I left The Round House and headed west on Ft. Lowell. There is a nice running trail that parallels the road that people run, walk their dogs on, and ride horses on. I started out with my usual 5 minute walk, and just as I started to run, passed by 2 ladies walking their dog. I headed down a rocky hill. Not more than a minute and a half into my run, I was doing the Superman through the air and found myself splayed out on the ground in the rocks. Of course, a car was driving by on Ft. Lowell to witness my awesome display of grace. I tried to get up and run right away, to change the situation from "Wow, look at that clutzy chick running in the cold" to "Wow, she crashed hard and is getting up and running right away! That's hardcore!" Funny how we seek to cover up embarassment in front of strangers passing on the road. I tried to run it off but couldn't from the pain, so settled on a minute and a half walk while I brushed the evidence of the soil samples from my jersey and pants. No, no fall here...move along folks...nothing to see.
I don't know how to classify this type of crash. And I feel it was a crash more than a fall. A crash (which I've done plenty of on a mountain bike) is pretty spectacular, where a fall is what grandma does just before paging Life Alert. In the mountain bike world you have crashes like the following:
- The Auger - Usually done at the bottom of a steep hillside. The back end of the bike comes up and when the front end hits the ground, the impact sends the rider flying off the bike. Similar to OTB.

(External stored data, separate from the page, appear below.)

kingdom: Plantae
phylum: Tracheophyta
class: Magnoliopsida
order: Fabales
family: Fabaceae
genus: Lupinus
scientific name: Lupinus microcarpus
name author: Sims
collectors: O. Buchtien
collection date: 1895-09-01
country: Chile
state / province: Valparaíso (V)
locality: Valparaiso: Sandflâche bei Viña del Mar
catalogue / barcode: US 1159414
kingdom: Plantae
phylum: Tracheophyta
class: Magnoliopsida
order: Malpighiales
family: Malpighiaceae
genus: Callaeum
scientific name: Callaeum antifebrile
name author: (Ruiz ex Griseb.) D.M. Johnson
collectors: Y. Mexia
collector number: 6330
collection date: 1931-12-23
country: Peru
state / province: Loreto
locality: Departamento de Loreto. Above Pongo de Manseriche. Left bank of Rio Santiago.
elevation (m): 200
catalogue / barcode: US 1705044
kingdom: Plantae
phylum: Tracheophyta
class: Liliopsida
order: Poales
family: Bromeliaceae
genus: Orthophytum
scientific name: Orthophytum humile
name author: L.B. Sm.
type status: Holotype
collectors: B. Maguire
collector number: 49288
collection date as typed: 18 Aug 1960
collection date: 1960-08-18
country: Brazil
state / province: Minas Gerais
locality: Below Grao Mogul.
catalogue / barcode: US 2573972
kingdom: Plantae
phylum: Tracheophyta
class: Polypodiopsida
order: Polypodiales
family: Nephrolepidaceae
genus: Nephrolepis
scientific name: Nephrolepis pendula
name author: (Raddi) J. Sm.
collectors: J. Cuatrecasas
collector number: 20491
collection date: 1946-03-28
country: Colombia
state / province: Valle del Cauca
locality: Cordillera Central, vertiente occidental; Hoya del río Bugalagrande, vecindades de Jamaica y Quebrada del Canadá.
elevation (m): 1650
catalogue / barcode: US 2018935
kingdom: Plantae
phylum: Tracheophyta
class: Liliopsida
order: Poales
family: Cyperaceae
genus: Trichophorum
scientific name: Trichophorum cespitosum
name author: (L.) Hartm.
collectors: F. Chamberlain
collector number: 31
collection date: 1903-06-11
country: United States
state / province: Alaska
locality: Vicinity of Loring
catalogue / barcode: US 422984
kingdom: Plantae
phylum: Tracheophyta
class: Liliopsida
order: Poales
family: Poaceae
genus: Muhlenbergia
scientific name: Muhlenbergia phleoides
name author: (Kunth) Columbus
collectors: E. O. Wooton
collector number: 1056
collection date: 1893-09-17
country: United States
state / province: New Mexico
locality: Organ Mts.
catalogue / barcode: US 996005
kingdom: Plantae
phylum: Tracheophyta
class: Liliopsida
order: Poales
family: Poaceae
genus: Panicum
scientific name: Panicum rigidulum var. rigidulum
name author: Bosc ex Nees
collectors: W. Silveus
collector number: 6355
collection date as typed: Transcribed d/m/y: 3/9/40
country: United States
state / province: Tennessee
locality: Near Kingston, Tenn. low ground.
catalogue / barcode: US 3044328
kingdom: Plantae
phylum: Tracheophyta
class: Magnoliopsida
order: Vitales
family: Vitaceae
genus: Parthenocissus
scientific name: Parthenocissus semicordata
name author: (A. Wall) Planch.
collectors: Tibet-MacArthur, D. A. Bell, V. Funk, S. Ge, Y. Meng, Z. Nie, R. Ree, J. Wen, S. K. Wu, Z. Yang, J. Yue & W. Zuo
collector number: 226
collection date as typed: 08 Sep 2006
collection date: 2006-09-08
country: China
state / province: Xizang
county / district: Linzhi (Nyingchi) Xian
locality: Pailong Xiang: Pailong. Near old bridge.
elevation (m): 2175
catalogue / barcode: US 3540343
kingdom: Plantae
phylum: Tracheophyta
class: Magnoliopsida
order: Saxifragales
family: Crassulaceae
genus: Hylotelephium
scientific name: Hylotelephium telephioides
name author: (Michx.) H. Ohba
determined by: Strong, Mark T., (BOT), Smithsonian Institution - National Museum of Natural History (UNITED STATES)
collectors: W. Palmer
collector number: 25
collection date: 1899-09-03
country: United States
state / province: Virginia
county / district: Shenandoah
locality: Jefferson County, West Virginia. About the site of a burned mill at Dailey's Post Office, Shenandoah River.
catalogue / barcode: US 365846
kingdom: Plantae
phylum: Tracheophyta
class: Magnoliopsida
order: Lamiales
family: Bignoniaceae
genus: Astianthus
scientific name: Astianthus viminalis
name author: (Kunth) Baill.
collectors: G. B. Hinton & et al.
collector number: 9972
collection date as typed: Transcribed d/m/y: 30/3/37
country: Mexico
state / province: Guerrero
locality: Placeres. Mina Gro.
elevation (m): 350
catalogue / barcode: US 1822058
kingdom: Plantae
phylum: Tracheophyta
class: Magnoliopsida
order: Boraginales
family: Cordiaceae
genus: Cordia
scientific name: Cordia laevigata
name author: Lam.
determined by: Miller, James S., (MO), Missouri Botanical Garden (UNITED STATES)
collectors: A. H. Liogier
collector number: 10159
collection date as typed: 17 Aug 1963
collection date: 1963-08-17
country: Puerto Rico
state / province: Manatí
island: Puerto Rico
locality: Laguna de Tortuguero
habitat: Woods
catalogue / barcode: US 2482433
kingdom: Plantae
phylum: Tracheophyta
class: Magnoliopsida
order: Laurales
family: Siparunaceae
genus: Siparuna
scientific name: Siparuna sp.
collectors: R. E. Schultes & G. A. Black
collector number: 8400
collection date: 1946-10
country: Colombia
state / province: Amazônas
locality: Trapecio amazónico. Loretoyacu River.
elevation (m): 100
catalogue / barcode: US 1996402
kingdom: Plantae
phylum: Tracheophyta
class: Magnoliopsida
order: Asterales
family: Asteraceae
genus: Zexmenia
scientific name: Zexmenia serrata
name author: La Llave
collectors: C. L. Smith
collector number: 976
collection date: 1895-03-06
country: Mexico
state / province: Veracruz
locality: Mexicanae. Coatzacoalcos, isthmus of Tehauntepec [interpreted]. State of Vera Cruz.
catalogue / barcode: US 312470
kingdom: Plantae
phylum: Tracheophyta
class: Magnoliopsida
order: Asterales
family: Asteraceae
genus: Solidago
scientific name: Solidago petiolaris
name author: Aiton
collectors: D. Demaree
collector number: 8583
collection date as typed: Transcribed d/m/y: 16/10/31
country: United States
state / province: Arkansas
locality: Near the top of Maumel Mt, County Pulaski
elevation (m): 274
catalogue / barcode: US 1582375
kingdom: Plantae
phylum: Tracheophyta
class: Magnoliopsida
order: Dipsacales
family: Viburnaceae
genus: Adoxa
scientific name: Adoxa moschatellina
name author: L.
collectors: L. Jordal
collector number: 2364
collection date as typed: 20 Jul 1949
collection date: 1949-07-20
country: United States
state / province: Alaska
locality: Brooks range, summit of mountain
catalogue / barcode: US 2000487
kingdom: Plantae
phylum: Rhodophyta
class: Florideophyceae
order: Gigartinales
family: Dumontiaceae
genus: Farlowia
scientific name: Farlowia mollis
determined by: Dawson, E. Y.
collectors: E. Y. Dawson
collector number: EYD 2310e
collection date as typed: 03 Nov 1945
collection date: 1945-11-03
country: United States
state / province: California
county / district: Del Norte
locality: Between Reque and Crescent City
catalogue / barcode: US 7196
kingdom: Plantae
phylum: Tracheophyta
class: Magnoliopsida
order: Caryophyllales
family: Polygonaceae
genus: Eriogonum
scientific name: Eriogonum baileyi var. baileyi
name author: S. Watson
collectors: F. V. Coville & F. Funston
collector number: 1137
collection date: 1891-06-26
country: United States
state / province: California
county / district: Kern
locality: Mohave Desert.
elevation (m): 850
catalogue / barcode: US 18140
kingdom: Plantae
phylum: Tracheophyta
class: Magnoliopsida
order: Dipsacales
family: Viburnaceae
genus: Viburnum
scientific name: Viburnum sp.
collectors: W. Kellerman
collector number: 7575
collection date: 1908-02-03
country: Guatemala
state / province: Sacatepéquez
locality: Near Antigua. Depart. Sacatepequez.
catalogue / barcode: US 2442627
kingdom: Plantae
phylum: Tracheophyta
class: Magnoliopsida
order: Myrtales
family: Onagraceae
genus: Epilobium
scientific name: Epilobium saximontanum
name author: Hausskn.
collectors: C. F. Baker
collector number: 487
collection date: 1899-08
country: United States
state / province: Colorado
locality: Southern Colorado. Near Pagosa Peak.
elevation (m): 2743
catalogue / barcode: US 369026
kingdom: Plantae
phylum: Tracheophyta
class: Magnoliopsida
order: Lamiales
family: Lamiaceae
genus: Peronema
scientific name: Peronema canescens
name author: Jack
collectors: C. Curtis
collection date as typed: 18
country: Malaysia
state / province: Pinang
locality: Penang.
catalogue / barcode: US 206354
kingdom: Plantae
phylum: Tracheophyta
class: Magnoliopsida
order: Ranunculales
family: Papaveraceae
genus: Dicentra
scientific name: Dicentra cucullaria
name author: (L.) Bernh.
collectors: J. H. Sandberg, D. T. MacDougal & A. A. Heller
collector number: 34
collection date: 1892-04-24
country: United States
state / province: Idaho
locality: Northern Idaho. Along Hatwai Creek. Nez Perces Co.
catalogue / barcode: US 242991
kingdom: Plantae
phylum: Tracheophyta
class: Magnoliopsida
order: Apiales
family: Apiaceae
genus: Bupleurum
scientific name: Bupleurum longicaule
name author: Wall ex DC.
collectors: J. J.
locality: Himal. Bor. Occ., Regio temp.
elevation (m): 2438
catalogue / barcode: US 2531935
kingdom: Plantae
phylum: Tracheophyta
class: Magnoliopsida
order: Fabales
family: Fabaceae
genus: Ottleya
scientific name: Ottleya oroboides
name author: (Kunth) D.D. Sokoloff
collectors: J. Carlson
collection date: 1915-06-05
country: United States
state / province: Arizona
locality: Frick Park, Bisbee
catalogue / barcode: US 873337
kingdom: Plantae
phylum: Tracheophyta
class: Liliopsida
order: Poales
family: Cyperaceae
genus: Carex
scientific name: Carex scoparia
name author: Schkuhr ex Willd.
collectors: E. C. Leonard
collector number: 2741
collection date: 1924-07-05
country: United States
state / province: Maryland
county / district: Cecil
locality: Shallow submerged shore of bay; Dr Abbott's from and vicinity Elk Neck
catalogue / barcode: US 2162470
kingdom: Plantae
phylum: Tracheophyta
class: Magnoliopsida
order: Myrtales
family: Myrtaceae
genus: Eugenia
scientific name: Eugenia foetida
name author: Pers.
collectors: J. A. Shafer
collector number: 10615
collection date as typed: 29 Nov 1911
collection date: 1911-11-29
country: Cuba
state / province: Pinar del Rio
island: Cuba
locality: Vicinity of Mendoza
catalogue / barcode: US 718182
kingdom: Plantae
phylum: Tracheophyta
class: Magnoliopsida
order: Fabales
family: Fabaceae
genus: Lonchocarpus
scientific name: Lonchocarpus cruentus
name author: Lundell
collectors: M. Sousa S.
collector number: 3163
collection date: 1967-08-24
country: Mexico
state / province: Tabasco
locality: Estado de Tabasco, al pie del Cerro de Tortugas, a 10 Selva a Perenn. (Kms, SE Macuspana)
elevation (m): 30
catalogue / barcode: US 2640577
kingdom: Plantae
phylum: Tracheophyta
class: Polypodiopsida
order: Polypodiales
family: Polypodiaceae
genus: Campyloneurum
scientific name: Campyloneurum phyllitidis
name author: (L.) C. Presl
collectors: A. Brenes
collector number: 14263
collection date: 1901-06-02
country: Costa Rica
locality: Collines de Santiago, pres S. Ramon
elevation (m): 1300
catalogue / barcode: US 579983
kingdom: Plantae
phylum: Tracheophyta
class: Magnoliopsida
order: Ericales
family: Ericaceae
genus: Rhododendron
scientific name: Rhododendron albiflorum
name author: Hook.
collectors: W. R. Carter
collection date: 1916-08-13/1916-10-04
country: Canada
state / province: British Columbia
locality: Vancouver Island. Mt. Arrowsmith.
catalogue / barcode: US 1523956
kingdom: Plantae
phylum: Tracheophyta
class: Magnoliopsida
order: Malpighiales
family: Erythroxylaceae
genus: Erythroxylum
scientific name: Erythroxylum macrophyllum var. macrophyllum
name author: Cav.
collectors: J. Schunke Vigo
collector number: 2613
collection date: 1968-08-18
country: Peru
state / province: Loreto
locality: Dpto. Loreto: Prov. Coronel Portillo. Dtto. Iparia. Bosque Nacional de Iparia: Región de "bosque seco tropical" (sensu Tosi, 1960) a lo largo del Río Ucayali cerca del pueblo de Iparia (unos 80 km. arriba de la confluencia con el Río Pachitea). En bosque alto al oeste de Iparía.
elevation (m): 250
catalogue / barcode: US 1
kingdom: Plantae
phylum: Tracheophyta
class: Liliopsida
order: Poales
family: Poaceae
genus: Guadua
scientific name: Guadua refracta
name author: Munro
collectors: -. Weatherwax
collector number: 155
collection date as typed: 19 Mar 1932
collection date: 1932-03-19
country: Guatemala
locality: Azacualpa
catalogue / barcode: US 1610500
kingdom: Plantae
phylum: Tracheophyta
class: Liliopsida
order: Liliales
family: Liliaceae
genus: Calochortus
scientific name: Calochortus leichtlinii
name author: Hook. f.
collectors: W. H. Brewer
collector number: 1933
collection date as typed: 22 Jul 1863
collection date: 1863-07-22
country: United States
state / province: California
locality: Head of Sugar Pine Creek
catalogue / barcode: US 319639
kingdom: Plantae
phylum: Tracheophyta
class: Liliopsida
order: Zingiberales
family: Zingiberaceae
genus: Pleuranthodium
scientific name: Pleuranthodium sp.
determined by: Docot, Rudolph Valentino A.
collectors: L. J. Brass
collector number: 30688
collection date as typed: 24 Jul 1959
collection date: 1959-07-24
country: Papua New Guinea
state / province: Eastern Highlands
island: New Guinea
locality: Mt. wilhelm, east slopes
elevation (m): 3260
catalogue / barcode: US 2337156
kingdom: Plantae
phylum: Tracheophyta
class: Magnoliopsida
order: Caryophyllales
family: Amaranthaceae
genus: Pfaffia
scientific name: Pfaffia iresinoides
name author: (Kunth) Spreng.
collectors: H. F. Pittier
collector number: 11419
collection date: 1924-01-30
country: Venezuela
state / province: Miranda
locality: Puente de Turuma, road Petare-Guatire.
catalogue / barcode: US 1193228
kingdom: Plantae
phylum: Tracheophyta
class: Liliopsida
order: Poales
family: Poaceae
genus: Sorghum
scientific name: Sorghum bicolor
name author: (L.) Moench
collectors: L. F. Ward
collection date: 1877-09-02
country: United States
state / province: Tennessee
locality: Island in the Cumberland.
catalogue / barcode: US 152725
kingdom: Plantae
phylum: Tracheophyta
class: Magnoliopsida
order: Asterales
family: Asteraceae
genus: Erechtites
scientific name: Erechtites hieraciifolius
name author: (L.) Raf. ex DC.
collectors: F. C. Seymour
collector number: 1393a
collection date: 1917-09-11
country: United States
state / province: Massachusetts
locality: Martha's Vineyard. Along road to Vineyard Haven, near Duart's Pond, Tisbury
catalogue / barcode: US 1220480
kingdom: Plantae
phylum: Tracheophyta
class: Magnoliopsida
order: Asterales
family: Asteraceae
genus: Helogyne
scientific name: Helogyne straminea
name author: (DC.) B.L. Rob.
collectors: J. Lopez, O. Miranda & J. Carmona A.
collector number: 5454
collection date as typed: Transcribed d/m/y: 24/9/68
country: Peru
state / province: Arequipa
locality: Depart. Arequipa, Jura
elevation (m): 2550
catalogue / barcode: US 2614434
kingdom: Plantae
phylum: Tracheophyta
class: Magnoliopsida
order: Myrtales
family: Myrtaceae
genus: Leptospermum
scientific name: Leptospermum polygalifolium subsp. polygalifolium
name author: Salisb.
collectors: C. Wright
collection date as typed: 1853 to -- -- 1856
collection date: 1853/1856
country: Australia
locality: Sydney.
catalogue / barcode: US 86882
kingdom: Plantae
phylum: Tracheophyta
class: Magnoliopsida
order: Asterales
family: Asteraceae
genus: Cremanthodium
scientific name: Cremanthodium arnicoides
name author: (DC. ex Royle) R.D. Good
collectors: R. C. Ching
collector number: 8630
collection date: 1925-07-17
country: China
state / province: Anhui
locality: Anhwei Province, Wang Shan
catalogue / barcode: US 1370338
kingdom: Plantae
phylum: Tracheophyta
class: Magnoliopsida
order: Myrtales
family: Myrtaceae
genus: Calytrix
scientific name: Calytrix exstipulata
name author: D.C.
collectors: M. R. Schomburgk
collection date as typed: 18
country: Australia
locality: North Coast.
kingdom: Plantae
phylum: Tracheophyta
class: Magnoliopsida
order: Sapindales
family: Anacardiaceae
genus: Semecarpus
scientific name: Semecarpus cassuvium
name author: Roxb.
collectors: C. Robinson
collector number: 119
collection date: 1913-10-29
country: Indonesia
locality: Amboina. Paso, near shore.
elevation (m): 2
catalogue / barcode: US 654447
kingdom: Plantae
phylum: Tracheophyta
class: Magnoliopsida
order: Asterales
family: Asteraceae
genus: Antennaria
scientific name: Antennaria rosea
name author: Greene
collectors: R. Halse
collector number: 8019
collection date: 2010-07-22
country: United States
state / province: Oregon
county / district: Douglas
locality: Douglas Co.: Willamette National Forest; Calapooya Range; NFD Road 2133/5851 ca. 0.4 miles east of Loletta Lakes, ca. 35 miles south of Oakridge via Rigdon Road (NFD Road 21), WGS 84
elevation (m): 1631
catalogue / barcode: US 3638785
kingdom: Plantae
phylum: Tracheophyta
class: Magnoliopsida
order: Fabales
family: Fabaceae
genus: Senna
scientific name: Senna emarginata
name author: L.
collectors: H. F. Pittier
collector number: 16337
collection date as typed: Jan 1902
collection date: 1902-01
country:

- Yard Sale - Usually done at high speeds down a scree slope. The rider crashes so hard and has so much momentum that they roll down the hill, loosing items and clothing along the way so that the trail behind them looks like a yard sale.
- Over the Bars (OTB) - One of the most common crashes where the rider flys over the handlebars, leaving the bike behind them.
- The Lowside - The back wheel slides out, causing the rider to fall on one side.
And the list goes on. All I know is, I was planted completely flat-out on the ground on my chest with my arms in front of me and my legs behind me. The post-crash investigation and analysis revealed that I landed on my left side first. A rock impacted my thigh just above the knee and as I slid it took the skin off in a nice line. Of course, I didn't look at my legs or arms right away. I decided to keep running and finish off my 2 miles. I ran for another 15 min before stopping to do my cool-down walk. By then my clothes were sticking to me in the areas that hurt. That can only mean blood is the source of the stickiness.
I got home (2.11 miles completed) and took off my jersey to find a nice ground spot in my left elbow. This spot is just below the scar from my last motorcycle roadracing crash that opened up a gash in my elbow (the transmission on my Buell XB9-R ate itself just as I was heading into Turn 1, causing a nice highside). The left leg had a nice scrape from the aforementioned rock, along with another on the knee. The swelling most likely means pretty good bruises will follow. I'm glad I had my purple running gloves on, as those saved my palms from being eaten up and they are just a little sore.
So this was my first trail running crash. I don't want to make this a habit. I feel like crap now that the adrenaline has worn off. Should I be wearing a helmet, body armor, and padded gloves? Well, I guess it beats getting hit by a car.
I should be back to normal (no comments from the peanut gallery! :-p) in a few days. Liane will be happy to hear I'll still be racing Dawn 2 Dusk this Saturday and not forcing her to ride the race solo.
Once again, most likely this means no pantyhose modeling career in my future.